Developing pupils' reading and love of books is a strength. Pupils start to use phonics and learn how to form letters early on in their school career.

Staff use a recognised phonics scheme to teach pupils the sounds that letters make. Pupils quickly become fluent in putting these sounds together to read and make words.Leaders have ensured that teachers and teaching assistants understand how to teach phonics effectively.

As a result, the great majority of pupils can read confidently by the end of Year 1. For those pupils who fall behind in their reading or arrive at school at the early stages of speaking English as an additional language, teachers provide well-targeted additional support. This support is well managed and expertly delivered.

Consequently, pupils catch up with their reading quickly. The books that pupils read are matched effectively to the sounds they are learning in their phonics sessions.

As pupils move up the school, the emphasis on reading remains strong.

For example, pupils practise their reading regularly and teachers read to them several times each week. Leaders and staff use a range of strategies to develop pupils' love of reading, including book fairs and visits from well-known authors.

Leaders ensure that the curriculum is designed to develop pupils' understanding of the wider world.

For example, the curriculum aims to promote pupils' understanding of British values, including democracy, the rule of law, and different cultures and religions. Year 3 pupils, for example, were able to describe stories from the Bible and Qur'an. Pupils are taught about how to keep themselves safe and how to treat others with respect.

This work contributes effectively to leaders' goal of ensuring that pupils' emotional health and well-being are well supported.

Pupils with special educational needs and/or disabilities (SEND) are supported well. Leaders make sure that pupils' specific needs are identified early on in their school career.

Staff provide a range of extra help to ensure that pupils overcome any difficulties with learning. Staff, including teaching assistants, are trained well to provide support that is carefully targeted to pupils' needs.

Leaders and governors give a lot of emphasis to staff workload and well-being.

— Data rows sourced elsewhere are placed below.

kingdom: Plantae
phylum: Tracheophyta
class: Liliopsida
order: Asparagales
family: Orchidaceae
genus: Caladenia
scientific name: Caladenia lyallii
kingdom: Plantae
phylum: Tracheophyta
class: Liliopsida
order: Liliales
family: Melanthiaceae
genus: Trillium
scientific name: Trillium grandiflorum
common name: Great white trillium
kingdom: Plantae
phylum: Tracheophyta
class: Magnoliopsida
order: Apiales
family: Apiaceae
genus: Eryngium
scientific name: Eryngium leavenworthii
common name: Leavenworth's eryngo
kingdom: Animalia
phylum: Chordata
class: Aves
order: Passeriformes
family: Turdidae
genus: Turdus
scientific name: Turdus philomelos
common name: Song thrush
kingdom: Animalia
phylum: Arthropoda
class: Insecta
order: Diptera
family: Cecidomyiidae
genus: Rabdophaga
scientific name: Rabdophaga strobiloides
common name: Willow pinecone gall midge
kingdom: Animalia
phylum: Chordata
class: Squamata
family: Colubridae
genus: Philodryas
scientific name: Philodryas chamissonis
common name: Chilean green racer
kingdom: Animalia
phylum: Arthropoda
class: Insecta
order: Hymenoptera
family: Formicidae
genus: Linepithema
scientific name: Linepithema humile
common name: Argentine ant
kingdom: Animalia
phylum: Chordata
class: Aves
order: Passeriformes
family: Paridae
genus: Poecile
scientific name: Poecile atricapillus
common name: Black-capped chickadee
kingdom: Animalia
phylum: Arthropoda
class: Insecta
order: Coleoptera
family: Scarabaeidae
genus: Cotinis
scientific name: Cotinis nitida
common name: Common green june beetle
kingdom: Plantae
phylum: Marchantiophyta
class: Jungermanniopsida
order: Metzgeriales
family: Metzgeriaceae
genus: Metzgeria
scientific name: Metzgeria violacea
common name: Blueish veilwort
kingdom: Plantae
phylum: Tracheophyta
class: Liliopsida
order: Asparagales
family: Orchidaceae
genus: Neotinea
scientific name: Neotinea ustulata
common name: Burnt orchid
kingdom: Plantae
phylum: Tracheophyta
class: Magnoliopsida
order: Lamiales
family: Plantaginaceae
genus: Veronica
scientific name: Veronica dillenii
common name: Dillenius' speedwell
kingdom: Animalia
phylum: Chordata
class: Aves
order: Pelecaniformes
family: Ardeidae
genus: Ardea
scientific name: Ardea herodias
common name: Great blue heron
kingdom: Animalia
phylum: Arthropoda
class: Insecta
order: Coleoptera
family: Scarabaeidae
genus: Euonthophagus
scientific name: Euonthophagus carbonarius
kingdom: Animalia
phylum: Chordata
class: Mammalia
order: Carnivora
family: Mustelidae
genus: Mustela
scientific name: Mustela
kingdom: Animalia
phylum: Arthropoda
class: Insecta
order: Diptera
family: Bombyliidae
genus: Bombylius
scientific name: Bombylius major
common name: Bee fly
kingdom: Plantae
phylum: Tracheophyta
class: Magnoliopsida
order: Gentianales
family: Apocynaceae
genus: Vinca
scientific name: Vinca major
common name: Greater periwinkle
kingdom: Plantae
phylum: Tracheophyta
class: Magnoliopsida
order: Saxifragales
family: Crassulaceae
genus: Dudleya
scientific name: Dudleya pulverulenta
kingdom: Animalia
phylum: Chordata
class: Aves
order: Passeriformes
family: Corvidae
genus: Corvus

Staff greatly appreciate the support they get from senior leaders and the opportunity to develop their professional expertise through training.


The arrangements for safeguarding are effective.

Record-keeping is detailed.

There are robust checks on staff suitability. For example, leaders ensure that proper references are obtained before new staff are appointed. Leaders and governors ensure that policies refer clearly to up-to-date guidance.

All staff are trained regularly on safeguarding, including the most recent guidance about keeping pupils safe. They have a well-developed understanding of how to identify pupils who may be at risk, using their expertise wisely. The school's reporting system helps leaders to deal with any concerns quickly and efficiently.

Good links with the local authority help to ensure that pupils get extra support quickly.

What does the school need to do to improve?

(Information for the school and appropriate authority)

• Although the curriculum is expertly planned, in a few cases it is not implemented as effectively as it needs to be. In a few subjects, the work to review the curriculum, and put it into practice across the school, remains work in progress.

This leads to one or two inconsistencies in how well pupils develop their subject knowledge. Leaders need to ensure that the implementation of the curriculum is embedded securely into everyday practice. This includes using the strong professional development programme to strengthen staff expertise further.